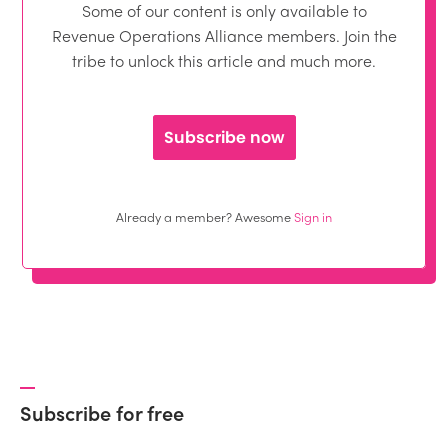
Some of our content is only available to
Revenue Operations Alliance members. Join the
tribe to unlock this article and much more.
Subscribe now
Already a member? Awesome
Sign in
Subscribe for free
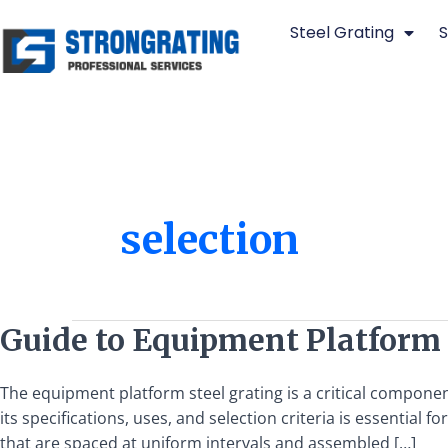
Skip
Steel Grating
S
to
content
selection
Guide
Guide to Equipment Platform S
to
Equipment
The equipment platform steel grating is a critical componen
Platform
its specifications, uses, and selection criteria is essentia
Steel
that are spaced at uniform intervals and assembled […]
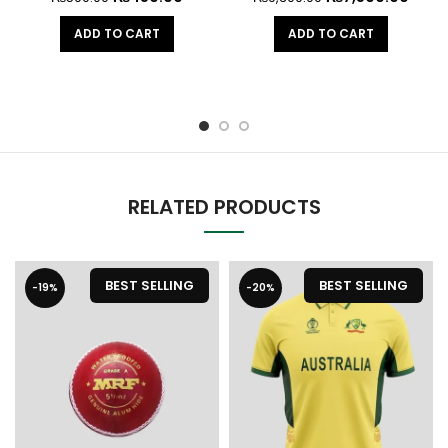
ADD TO CART
ADD TO CART
RELATED PRODUCTS
BEST SELLING
BEST SELLING
-19%
-20%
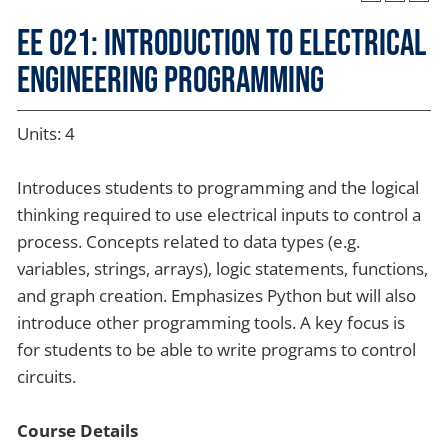
EE 021: Introduction to Electrical
Engineering Programming
Units: 4
Introduces students to programming and the logical
thinking required to use electrical inputs to control a
process. Concepts related to data types (e.g.
variables, strings, arrays), logic statements, functions,
and graph creation. Emphasizes Python but will also
introduce other programming tools. A key focus is
for students to be able to write programs to control
circuits.
Course Details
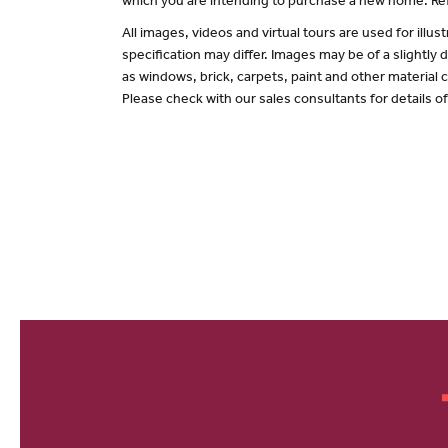
which you are intending to purchase a new home. Ref
All images, videos and virtual tours are used for il
specification may differ. Images may be of a slightly
as windows, brick, carpets, paint and other material c
Please check with our sales consultants for details o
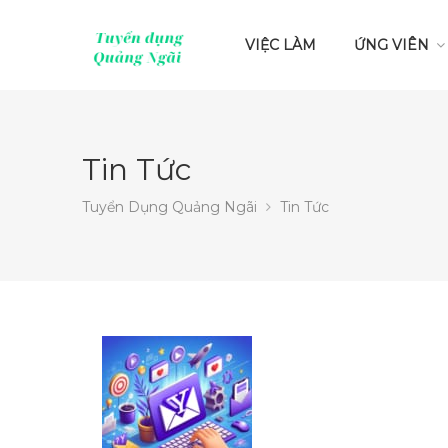
VIỆC LÀM
ỨNG VIÊN
Tin Tức
Tuyển Dụng Quảng Ngãi
Tin Tức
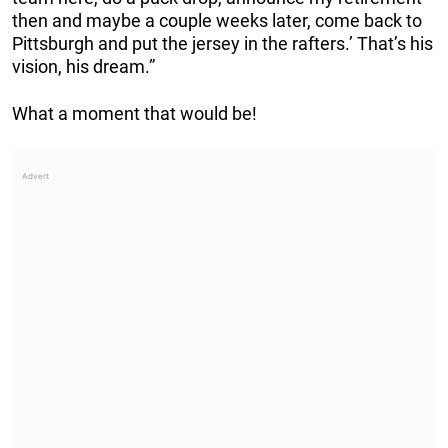
then and maybe a couple weeks later, come back to
Pittsburgh and put the jersey in the rafters.’ That’s his
vision, his dream.”
What a moment that would be!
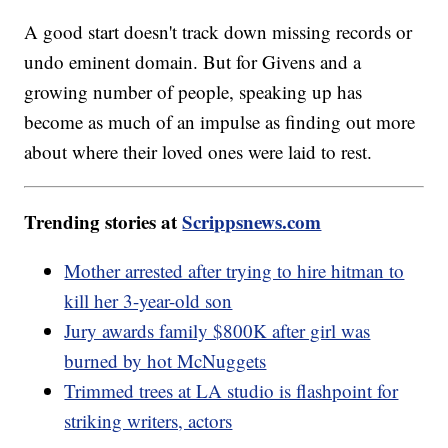
A good start doesn't track down missing records or
undo eminent domain. But for Givens and a
growing number of people, speaking up has
become as much of an impulse as finding out more
about where their loved ones were laid to rest.
Trending stories at
Scrippsnews.com
Mother arrested after trying to hire hitman to
kill her 3-year-old son
Jury awards family $800K after girl was
burned by hot McNuggets
Trimmed trees at LA studio is flashpoint for
striking writers, actors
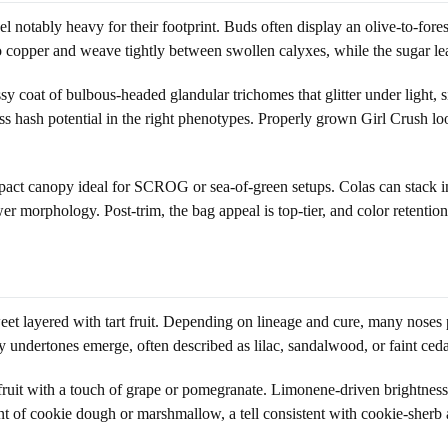
l notably heavy for their footprint. Buds often display an olive-to-fores
 to copper and weave tightly between swollen calyxes, while the sugar le
sy coat of bulbous-headed glandular trichomes that glitter under light, 
ess hash potential in the right phenotypes. Properly grown Girl Crush l
pact canopy ideal for SCROG or sea-of-green setups. Colas can stack in
er morphology. Post-trim, the bag appeal is top-tier, and color retenti
eet layered with tart fruit. Depending on lineage and cure, many noses pi
 undertones emerge, often described as lilac, sandalwood, or faint ceda
 fruit with a touch of grape or pomegranate. Limonene-driven brightne
t of cookie dough or marshmallow, a tell consistent with cookie-sherb a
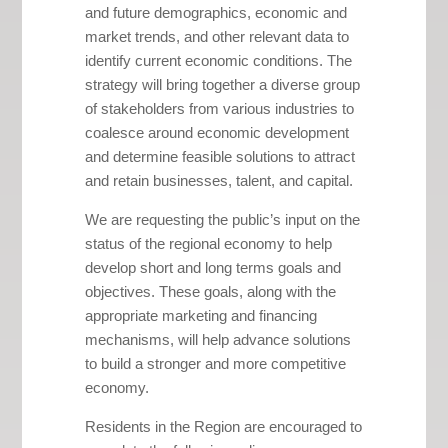
and future demographics, economic and
market trends, and other relevant data to
identify current economic conditions. The
strategy will bring together a diverse group
of stakeholders from various industries to
coalesce around economic development
and determine feasible solutions to attract
and retain businesses, talent, and capital.
We are requesting the public’s input on the
status of the regional economy to help
develop short and long terms goals and
objectives. These goals, along with the
appropriate marketing and financing
mechanisms, will help advance solutions
to build a stronger and more competitive
economy.
Residents in the Region are encouraged to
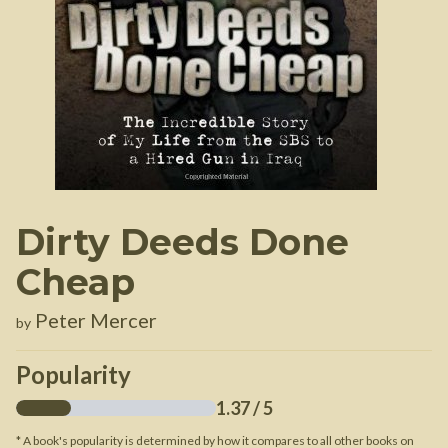
Dirty Deeds Done
Cheap
Peter Mercer
by
Popularity
1.37
/ 5
* A book's popularity is determined by how it compares to all other books on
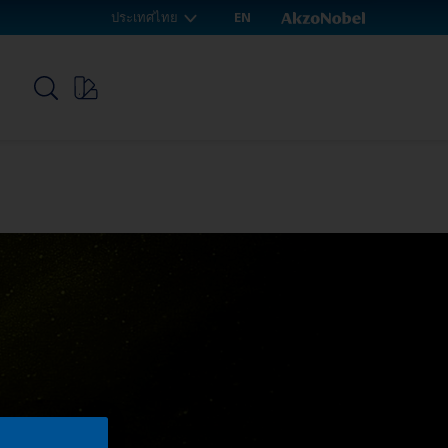
ประเทศไทย
EN
p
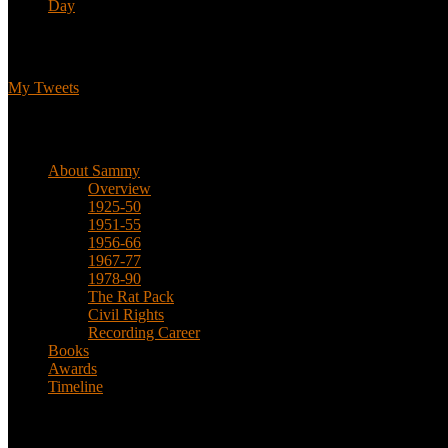
Day
Tweets
My Tweets
Biographical
About Sammy
Overview
1925-50
1951-55
1956-66
1967-77
1978-90
The Rat Pack
Civil Rights
Recording Career
Books
Awards
Timeline
About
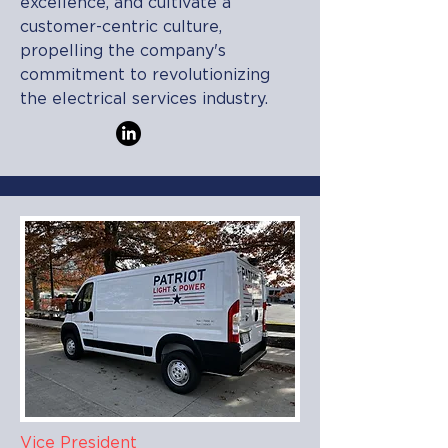
excellence, and cultivate a
customer-centric culture,
propelling the company's
commitment to revolutionizing
the electrical services industry.
Vice President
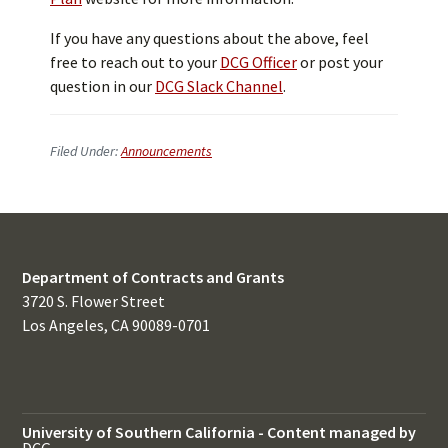
If you have any questions about the above, feel
free to reach out to your
DCG Officer
or post your
question in our
DCG Slack Channel
.
Filed Under:
Announcements
Department of Contracts and Grants
3720 S. Flower Street
Los Angeles, CA 90089-0701
University of Southern California
-
Content managed by
DCG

> ASSIGNED TASK: Locate every line in the entries above that contains the string "Guide", and copy each of those lines in full. Treat uppercase and lowercase letters as distinct when matching.

> ANSWER TO THIS EXERCISE:
Guide
Guide to Equipment Platform S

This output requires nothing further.